Saved entries:

==============================

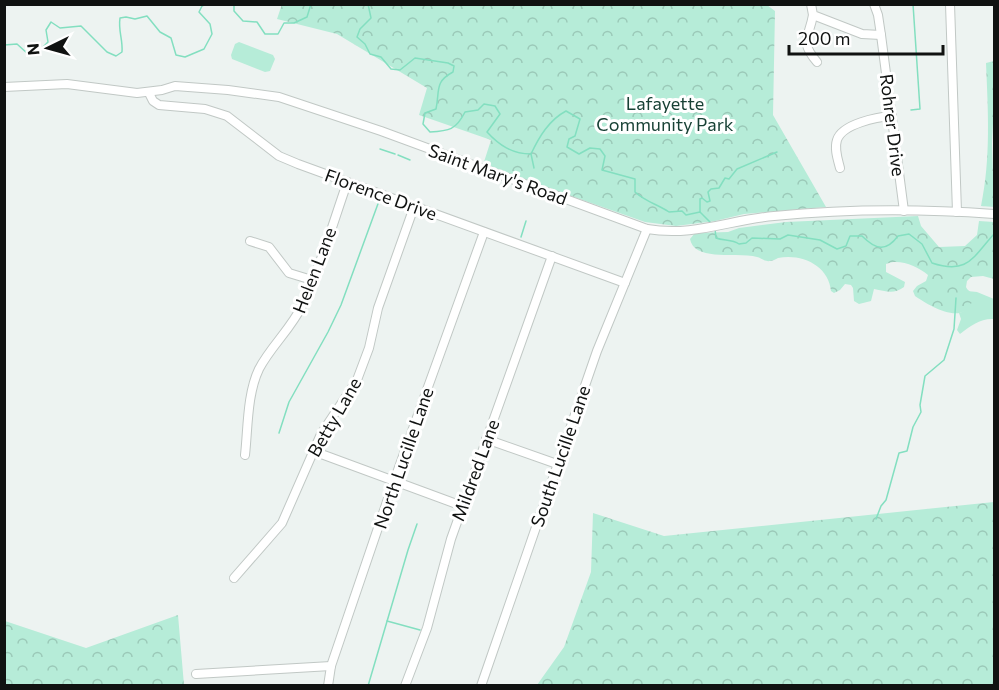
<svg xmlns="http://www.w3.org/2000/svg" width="999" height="690" viewBox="0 0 999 690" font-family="Commissioner,sans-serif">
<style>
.grass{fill:#b6ecd8}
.forest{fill:url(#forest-crowns)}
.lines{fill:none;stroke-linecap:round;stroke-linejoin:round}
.stream{stroke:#83dfc0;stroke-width:1.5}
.minor-casing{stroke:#c1c8c5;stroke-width:10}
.minor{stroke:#fff;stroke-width:8}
.labels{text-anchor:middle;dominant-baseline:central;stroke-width:6;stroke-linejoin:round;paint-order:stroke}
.park-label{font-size:18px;fill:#184135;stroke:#fff}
.street-label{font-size:18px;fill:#101211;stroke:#fff}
</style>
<defs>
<pattern id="forest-crowns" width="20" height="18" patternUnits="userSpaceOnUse" patternTransform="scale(1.5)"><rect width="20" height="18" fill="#b6ecd8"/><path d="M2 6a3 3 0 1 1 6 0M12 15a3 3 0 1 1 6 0" fill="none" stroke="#9bc9b8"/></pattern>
</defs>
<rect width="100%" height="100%" fill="#edf3f1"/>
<!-- grass -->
<g class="grass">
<path d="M239,42L273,55L275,59L270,71L265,72L232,59L231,55L235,44Z"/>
<path d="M967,291L977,292L994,299V319C981,318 970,326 960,334L957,330L961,319L959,313C967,311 973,303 972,295Z"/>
</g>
<!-- forest -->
<g class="forest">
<path d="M282,4L767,5L775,11L773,115L826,207L744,214L715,221L676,226L645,222L483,165L491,140L419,115L427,88L337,34L277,19Z"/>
<path d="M994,61V104L992,143L994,207L981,206C991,158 988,111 986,63Z"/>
<path d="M918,216L921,226L939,247L965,246L977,235L979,221L994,222V279L983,276L971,277L967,281L966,287C967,290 970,291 972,294C974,297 973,301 971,304C961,325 928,305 915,296L913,291L917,286L926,281L928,275C918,266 898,258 886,264V272L905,282L904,287C893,295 886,291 874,289L871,301L859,304L854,301L853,288L851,285L845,284L840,290L834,293L831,291C829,266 802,253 778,258C776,259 772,261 770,261C764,262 762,258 757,257C739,252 694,262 690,239L695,233L728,232L739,228L786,222Z"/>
<path d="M994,502V685H537L564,647L591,572L593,513L664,536Z"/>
<path d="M178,615L184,685H5V621L86,648Z"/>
</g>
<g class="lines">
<!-- stream -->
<g class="stream">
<path d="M234,4V11L243,21L257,22L265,34H278L284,23H294L307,17L311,4"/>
<path d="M344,4H345"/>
<path d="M368,4L371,18L360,29L357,37L365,44L370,54L381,57L391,69L400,70L415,58L448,63L454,66L453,72C434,82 440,91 436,109L425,113L423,124L430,132C449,131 456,130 465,112L478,110L484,104L495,106L500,114L487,132C499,145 512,154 531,154C539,137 549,120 566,111L580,119L575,136L569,139L567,147L579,154L590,148L600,149L605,156L602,170L635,179V192C646,202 657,204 669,212L682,211L686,215L700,212L711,223"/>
<path d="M4,45L17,44L28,54H36L48,42L46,30L51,22L60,28L81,26L107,52L116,56L122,52C123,39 118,31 120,18L126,17L135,19L147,16L160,32L171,38L176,55L185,57L204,49L212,34L210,24L199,12L202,6L206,4"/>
<path d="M911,110L920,109L913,4"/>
<path d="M380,149L395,154"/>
<path d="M531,154L534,168"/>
<path d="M398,155L410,160"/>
<path d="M700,212V199L702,198L707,202L710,201L708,192L711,189L719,188L725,178L729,179L737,169L777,152"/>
<path d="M715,229L716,238C724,241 732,239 739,244L746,243L752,238L780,239L788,235L820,240L837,249L846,246L850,236H862C876,250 886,252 898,236L909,234L922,244L932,263C968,275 973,257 994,234"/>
<path d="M521,237L526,221"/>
<path d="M279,433L289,402L328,332L341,305L379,201"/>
<path d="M876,519L881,506L886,500L899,453L907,451L913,427L921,412L920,405L925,376L944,360L954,329L956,298"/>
<path d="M387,621L420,630"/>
<path d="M368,686L408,550L417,524"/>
</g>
<defs>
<g id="minor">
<path d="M811,4L813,15L862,34L881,35"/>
<path d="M874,4L878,15L881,35L904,211"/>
<path d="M950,4L957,212"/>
<path d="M813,15C809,38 799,41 817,62"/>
<path d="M4,87L67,84L137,93L162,90L175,86L228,90L279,97L381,131L647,229C693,237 729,220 774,216C845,209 923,209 994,214"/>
<path d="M149,93L153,101L159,105L205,109L227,116L279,156L298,164L625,283"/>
<path d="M840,168C838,160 834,149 837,140C842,124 877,117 892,116"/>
<path d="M250,241L269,247L289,273L312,280"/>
<path d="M486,439L557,464"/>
<path d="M313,451L462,506"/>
<path d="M245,455C248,428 247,394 259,369C271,346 291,329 303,304C321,265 333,223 347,183"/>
<path d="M234,578L282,523L321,434L357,380L369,348L378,308L414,207"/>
<path d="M196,674L331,666"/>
<path d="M328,686L331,666L394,481L484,232"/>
<path d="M405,686L427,628L451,539L552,256"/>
<path d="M481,686L597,351L647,229"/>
</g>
</defs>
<!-- minor casing -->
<use href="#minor" class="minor-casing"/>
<!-- minor -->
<use href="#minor" class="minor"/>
</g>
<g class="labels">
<!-- park labels -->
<g class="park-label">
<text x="665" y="103">Lafayette<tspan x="665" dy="21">Community Park</tspan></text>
</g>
<!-- street labels -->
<g class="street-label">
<text transform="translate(893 125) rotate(83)">Rohrer Drive</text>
<text transform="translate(498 174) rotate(20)">Saint Mary's Road</text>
<text transform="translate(381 194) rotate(20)">Florence Drive</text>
<text transform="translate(314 270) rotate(-69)">Helen Lane</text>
<text transform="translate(334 417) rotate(-60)">Betty Lane</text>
<text transform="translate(560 456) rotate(-71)">South Lucille Lane</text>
<text transform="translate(403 458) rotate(-71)">North Lucille Lane</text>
<text transform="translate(475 470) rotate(-70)">Mildred Lane</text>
</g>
</g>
<!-- border -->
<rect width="999" height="690" fill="none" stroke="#101211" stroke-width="12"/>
<!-- north arrow -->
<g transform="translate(48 48) rotate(265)" stroke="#ffffff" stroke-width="4.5" paint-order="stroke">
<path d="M0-4.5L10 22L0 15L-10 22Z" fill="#101211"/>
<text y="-9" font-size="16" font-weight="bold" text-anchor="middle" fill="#101211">N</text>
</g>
<!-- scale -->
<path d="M789 45v9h154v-9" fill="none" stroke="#101211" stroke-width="3"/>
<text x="798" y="45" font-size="18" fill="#101211" stroke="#ffffff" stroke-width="4.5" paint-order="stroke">200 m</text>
</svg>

==============================

▸ **Exercise aim**
Show every line from the entries above in which the word "lines" appears.

▸ **Completed task**
.lines{fill:none;stroke-linecap:round;stroke-linejoin:round}
<g class="lines">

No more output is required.